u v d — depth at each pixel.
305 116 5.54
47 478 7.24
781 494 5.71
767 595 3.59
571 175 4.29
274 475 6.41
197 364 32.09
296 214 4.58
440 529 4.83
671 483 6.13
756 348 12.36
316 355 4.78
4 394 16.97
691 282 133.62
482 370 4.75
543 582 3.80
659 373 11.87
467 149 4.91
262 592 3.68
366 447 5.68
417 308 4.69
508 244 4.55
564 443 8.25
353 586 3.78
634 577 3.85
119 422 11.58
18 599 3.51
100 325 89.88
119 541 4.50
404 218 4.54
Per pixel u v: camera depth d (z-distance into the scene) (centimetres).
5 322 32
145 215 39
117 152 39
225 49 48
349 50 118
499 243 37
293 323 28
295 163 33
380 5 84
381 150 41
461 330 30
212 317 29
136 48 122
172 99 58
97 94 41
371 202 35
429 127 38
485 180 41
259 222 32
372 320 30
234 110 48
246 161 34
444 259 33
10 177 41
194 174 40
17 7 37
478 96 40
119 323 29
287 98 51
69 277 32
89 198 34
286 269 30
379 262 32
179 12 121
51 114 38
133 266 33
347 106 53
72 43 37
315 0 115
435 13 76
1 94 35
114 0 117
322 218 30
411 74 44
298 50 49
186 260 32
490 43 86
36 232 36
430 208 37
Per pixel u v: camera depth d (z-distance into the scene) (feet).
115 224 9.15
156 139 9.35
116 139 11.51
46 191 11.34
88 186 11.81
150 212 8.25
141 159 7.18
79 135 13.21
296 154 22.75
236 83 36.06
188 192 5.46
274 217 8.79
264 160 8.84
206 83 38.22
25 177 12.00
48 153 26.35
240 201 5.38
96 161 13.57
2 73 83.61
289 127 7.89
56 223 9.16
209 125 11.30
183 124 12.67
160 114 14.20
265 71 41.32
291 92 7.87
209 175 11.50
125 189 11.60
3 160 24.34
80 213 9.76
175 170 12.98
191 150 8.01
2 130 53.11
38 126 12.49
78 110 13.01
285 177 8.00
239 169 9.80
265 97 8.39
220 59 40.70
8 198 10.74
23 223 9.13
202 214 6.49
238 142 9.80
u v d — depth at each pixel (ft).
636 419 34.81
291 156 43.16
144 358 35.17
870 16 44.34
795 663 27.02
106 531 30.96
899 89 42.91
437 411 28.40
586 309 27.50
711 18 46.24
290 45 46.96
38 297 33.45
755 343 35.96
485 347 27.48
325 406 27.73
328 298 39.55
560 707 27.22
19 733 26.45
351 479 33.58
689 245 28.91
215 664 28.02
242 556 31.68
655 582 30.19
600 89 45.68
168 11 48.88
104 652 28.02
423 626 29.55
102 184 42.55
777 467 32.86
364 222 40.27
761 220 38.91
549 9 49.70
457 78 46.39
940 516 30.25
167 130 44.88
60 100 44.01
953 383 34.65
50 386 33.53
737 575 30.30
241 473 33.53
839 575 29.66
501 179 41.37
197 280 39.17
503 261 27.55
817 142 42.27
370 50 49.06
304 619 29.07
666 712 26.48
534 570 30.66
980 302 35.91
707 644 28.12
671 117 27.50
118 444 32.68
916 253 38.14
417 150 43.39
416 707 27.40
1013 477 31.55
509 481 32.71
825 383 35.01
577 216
__________
Would you please give all of the entries above once more, exactly as they are?

◆ Reply
u v d — depth at each pixel.
305 116 5.54
47 478 7.24
781 494 5.71
767 595 3.59
571 175 4.29
274 475 6.41
197 364 32.09
296 214 4.58
440 529 4.83
671 483 6.13
756 348 12.36
316 355 4.78
4 394 16.97
691 282 133.62
482 370 4.75
543 582 3.80
659 373 11.87
467 149 4.91
262 592 3.68
366 447 5.68
417 308 4.69
508 244 4.55
564 443 8.25
353 586 3.78
634 577 3.85
119 422 11.58
18 599 3.51
100 325 89.88
119 541 4.50
404 218 4.54
Per pixel u v: camera depth d (z-distance into the scene) (centimetres).
5 322 32
145 215 39
117 152 39
225 49 48
349 50 118
499 243 37
293 323 28
295 163 33
380 5 84
381 150 41
461 330 30
212 317 29
136 48 122
172 99 58
97 94 41
371 202 35
429 127 38
485 180 41
259 222 32
372 320 30
234 110 48
246 161 34
444 259 33
10 177 41
194 174 40
17 7 37
478 96 40
119 323 29
287 98 51
69 277 32
89 198 34
286 269 30
379 262 32
179 12 121
51 114 38
133 266 33
347 106 53
72 43 37
315 0 115
435 13 76
1 94 35
114 0 117
322 218 30
411 74 44
298 50 49
186 260 32
490 43 86
36 232 36
430 208 37
Per pixel u v: camera depth d (z-distance into the scene) (feet).
115 224 9.15
156 139 9.35
116 139 11.51
46 191 11.34
88 186 11.81
150 212 8.25
141 159 7.18
79 135 13.21
296 154 22.75
236 83 36.06
188 192 5.46
274 217 8.79
264 160 8.84
206 83 38.22
25 177 12.00
48 153 26.35
240 201 5.38
96 161 13.57
2 73 83.61
289 127 7.89
56 223 9.16
209 125 11.30
183 124 12.67
160 114 14.20
265 71 41.32
291 92 7.87
209 175 11.50
125 189 11.60
3 160 24.34
80 213 9.76
175 170 12.98
191 150 8.01
2 130 53.11
38 126 12.49
78 110 13.01
285 177 8.00
239 169 9.80
265 97 8.39
220 59 40.70
8 198 10.74
23 223 9.13
202 214 6.49
238 142 9.80
u v d — depth at each pixel (ft).
636 419 34.81
291 156 43.16
144 358 35.17
870 16 44.34
795 663 27.02
106 531 30.96
899 89 42.91
437 411 28.40
586 309 27.50
711 18 46.24
290 45 46.96
38 297 33.45
755 343 35.96
485 347 27.48
325 406 27.73
328 298 39.55
560 707 27.22
19 733 26.45
351 479 33.58
689 245 28.91
215 664 28.02
242 556 31.68
655 582 30.19
600 89 45.68
168 11 48.88
104 652 28.02
423 626 29.55
102 184 42.55
777 467 32.86
364 222 40.27
761 220 38.91
549 9 49.70
457 78 46.39
940 516 30.25
167 130 44.88
60 100 44.01
953 383 34.65
50 386 33.53
737 575 30.30
241 473 33.53
839 575 29.66
501 179 41.37
197 280 39.17
503 261 27.55
817 142 42.27
370 50 49.06
304 619 29.07
666 712 26.48
534 570 30.66
980 302 35.91
707 644 28.12
671 117 27.50
118 444 32.68
916 253 38.14
417 150 43.39
416 707 27.40
1013 477 31.55
509 481 32.71
825 383 35.01
577 216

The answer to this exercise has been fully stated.